1

1

2 апреля 1968 года

Дон Хуан секунду глядел на меня — он как будто совсем не был удивлен моему появлению, хотя прошло уже больше двух лет с тех пор, как я приезжал последний раз. Он положил руку мне на плечо, улыбнулся и сказал, что моя внешность изменилась — я стал толстым и мягким.

Я привез ему экземпляр своей книги. Без всяких предисловий я вынул ее из портфеля и вручил ему.

— Эта книга о тебе, дон Хуан, — сказал я.

Он взял ее и одним движением пролистал страницы, как если бы это была колода карт. Ему понравился зеленый цвет суперобложки и формат книги. Он ощупал переплет ладонями, пару раз повернул его и затем вручил мне книгу обратно. Я почувствовал могучий прилив гордости.

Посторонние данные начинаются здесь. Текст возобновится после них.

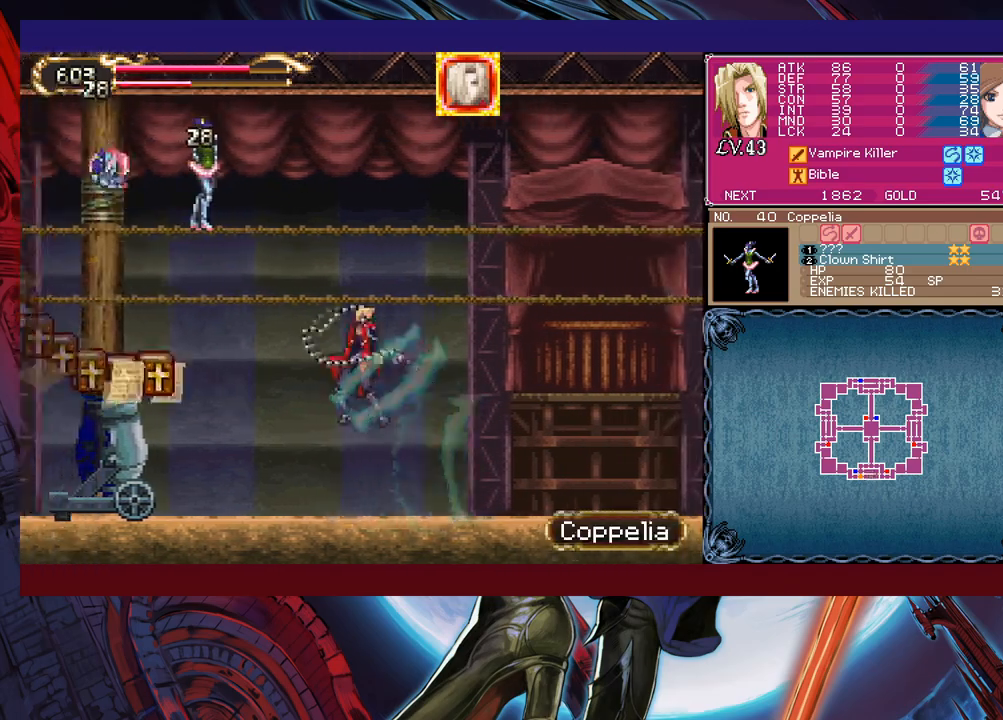
{"buttons": [], "left_stick": "left", "events": [[433, "B", "up"], [433, "X", "up"]]}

— Я хочу, чтобы ты взял ее себе, — сказал я. Тихо засмеявшись, он покачал головой.

— Лучше не надо, — сказал он и добавил с широкой улыбкой: — Ты знаешь, что мы в Мексике делаем с бумагой.

Я рассмеялся. Его ирония показалась мне прекрасной.

Мы сидели на скамейке в парке небольшого городка в горном районе Центральной Мексики. Абсолютно никакой возможности дать ему знать о моем намерении посетить его у меня не было, но я был уверен, что найду его, и нашел. Я провел в этом городе совсем немного времени, и дон Хуан спустился с гор — я нашел его на рынке, у прилавка одного из его друзей.

Как нечто само собой разумеющееся, дон Хуан сказал, что я подоспел как раз вовремя, чтобы отвезти его обратно в Сонору; мы уселись в парке, поджидая его друга, индейца племени масатек, у которого он жил.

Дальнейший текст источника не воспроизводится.